Kingston: West Indian batsman Marlon Samuels, who topscored in both of his country’s T20 World Cup final wins during a career that also had its share of controversies including a two-year ban for corruption, has retired from all forms of cricket.
Cricket West Indies chief executive Johnny Grave confirmed to media that Samuels had told CWI of his retirement in June, having last played in December 2018.
The 39-year-old played 71 Tests, 207 ODIs and 67 T20Is for the West Indies. He scored over 11,000 international runs and also picked more than 150 wickets.

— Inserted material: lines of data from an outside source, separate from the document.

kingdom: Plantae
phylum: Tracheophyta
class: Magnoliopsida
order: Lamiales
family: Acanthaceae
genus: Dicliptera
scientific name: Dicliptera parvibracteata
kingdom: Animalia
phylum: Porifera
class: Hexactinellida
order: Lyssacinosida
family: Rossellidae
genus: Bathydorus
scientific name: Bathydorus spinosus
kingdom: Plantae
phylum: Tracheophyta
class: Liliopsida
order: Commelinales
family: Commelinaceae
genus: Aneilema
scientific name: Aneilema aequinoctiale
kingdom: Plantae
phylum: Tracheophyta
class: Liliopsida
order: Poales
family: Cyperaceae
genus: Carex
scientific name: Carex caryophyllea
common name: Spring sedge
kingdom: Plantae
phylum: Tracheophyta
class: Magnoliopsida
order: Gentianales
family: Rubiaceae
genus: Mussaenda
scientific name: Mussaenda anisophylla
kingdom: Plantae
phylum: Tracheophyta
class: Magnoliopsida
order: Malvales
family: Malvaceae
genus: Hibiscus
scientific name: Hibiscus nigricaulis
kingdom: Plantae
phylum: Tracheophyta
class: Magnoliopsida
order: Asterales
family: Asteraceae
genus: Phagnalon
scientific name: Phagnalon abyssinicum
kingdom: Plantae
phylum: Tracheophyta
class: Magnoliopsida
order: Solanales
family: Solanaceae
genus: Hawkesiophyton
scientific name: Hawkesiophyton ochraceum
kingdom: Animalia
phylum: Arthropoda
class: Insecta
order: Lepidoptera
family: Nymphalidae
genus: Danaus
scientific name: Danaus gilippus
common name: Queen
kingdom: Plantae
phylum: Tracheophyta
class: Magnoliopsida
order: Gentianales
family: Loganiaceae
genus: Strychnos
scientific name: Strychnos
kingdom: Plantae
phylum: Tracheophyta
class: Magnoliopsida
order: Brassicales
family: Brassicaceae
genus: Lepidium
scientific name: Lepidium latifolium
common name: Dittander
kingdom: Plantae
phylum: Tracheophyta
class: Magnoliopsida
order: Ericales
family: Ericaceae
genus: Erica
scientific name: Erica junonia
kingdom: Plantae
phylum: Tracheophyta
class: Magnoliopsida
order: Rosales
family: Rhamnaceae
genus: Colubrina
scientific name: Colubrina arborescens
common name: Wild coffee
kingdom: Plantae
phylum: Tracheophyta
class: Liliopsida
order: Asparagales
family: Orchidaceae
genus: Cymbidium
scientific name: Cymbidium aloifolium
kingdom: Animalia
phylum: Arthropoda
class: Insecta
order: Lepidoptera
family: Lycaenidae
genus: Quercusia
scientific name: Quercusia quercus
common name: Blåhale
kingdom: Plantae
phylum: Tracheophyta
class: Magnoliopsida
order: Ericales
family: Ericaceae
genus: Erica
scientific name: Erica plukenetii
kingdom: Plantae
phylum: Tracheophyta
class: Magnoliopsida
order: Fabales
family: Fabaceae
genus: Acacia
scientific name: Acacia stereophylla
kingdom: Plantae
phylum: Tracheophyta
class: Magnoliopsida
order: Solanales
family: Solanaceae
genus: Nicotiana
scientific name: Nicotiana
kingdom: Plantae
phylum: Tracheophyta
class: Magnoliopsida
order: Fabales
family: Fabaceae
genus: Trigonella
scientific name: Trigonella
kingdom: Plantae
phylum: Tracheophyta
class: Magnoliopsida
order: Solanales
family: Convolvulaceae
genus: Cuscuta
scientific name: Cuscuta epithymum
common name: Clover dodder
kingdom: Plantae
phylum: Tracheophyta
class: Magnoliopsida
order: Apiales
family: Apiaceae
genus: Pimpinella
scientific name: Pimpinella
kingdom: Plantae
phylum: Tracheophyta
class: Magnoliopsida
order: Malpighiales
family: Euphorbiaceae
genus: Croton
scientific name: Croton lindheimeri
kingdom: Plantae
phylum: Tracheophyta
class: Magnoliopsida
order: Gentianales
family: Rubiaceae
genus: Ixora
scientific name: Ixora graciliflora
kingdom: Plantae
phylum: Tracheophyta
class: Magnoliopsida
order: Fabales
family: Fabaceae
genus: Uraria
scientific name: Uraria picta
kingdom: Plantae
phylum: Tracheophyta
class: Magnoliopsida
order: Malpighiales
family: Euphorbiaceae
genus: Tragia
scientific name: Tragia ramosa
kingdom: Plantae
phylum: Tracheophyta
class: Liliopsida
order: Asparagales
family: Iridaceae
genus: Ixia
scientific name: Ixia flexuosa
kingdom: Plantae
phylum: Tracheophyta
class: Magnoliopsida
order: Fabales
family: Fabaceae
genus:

While his overall batting average is not overwhelming, Samuels was known as the man for big occasions, evidences of which were his exploits in the team’s T20 World Cup title triumphs in 2012 and 2016.
In 2012, he smashed 78 off 56 balls and lifted his team from 32 for two after 10 overs to victory in the title clash against hosts Sri Lanka in Colombo.
Four years later, Samuels became the only cricketer to be named Player of the Match in two ICC tournament finals, having struck 85 off 66 balls for a four-wicket victory over England in Kolkata.
Samuels, who began his international career way back in 2000, represented several T20 franchises around the world over two decades. He had stints in Pune Warriors, Delhi Daredevils, Melbourne Renegades and Peshawar Zalmi.
He played 15 matches in the Indian Premier League (IPL), scoring 161 runs and picking up nine wickets.
Off the field, he made news for wrong reasons. In 2008, Samuels was banned by the ICC after he was found guilty of “receiving money” and bringing the “game of cricket into disrepute”.
Six years before that, he was almost sent home for defying a team curfew in India. He was also banned from bowling for a year after his action was found to be illegal in 2015.
In 2014, Samuels also objected to then skipper Dwayne Bravo’s decision to pull out in the middle of West Indies’ tour of India over pay disparity.
Recently, he was engaged in an online spat with Ben Stokes during which he made some unsavoury remarks against the England allrounder.